Os comércios da cidade viram-se, portanto, condicionados pelos efeitos da pandemia, como já se tinham visto limitados pelos impactos da instalação das tais catedrais, dos centros comerciais, das grandes superfícies, como também não tinham ficado alheados aquando do surgimento de dezenas de super e hipermercados um pouco por todo o lado. Em distintos patamares, é certo, cada qual à sua maneira, terá induzido, sempre, algum tipo de… “descomércio”!

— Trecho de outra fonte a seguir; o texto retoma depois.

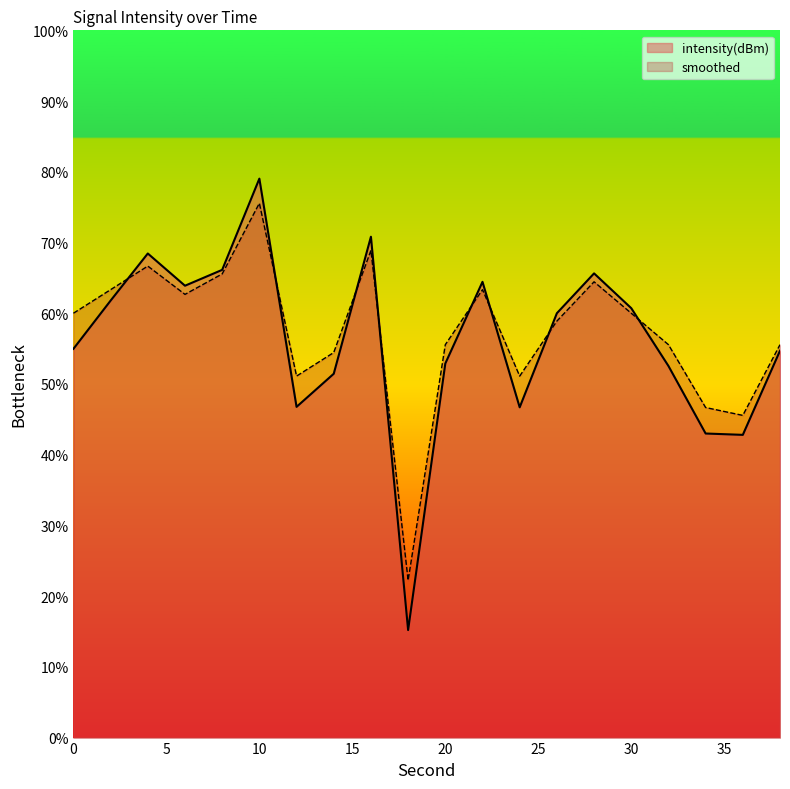

Rank the series by their maximum value, from lowest to highest.

smoothed, intensity(dBm)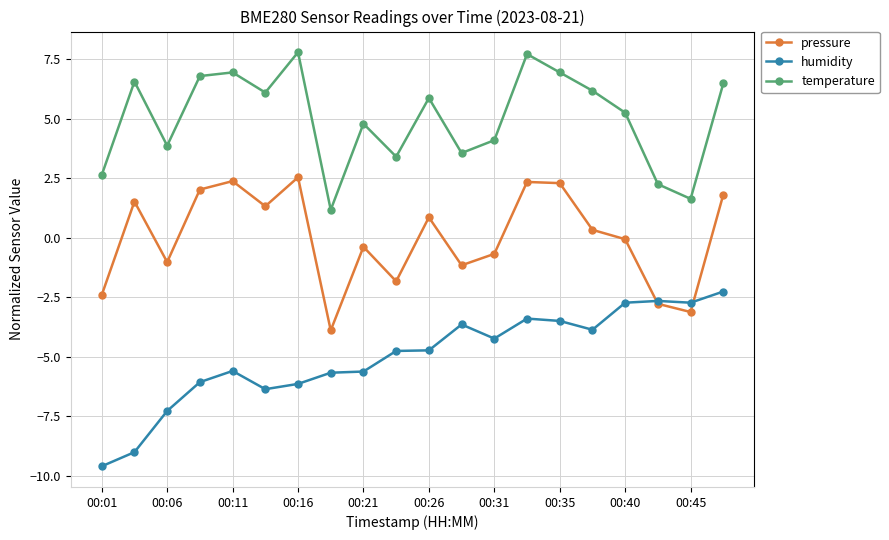

How many interior local peaks does the pressure series have?

6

Em suma, fosse em tempos idos ou mais recentes, oferta e procura viram-se confrontados com uma realidade desconhecida, experiências novas, que poderíamos identificar pelos “3 C‘s do fazer não-acontecer comércio“, ou seja, condicionalismos, condicionantes e constrangimentos, aos quais acrescentaria um quarto, isto é, a circunstância.

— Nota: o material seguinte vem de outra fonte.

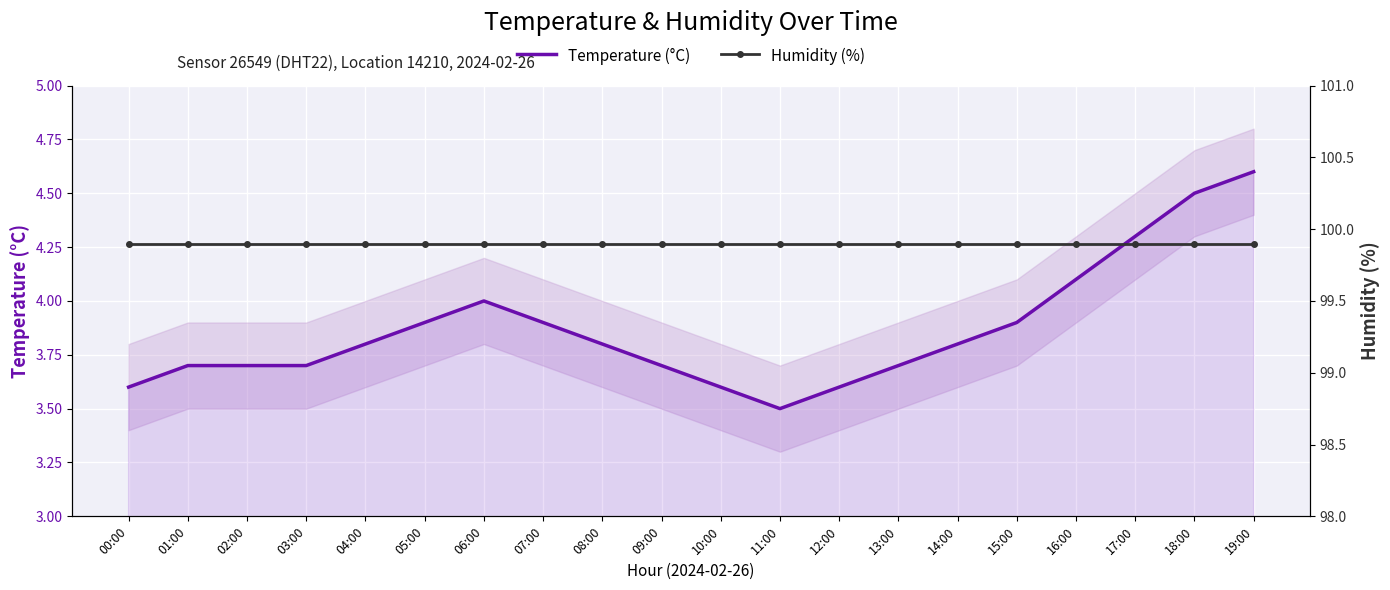

True or false: Humidity (%) has a value of 163.5 at 15:00.

False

O comércio dito tradicional, local ou de rua, merecerá sempre mais e melhor, também, por parte de quem planeia, organiza e gere a alma das cidades, podendo, para tal, contar sempre com a alma da proximidade dos comércios, circunstância essa tão única e diferenciadora.
Será essa “alma da proximidade” que uma qualquer “catedral” do comércio, alguns hipermercados, vários supermercados, uma pandemia ou várias crises, inclusive, inflacionistas, jamais destronarão.
Certo é que, apesar de pouco ou nada se fazer para deslindar os comércios do futuro, decerto o futuro terá comércio.
* João Barreta é especialista em gestão do território e especialista em Urbanismo Comercial, ex-Diretor Municipal das Atividades Económicas da Câmara Municipal de Lisboa, membro da Direção da extinta-Agência para a promoção da Baixa-Chiado. Foi galardoado com o Prémio Mercúrio 2022 – “O Melhor do Comércio e Serviços”.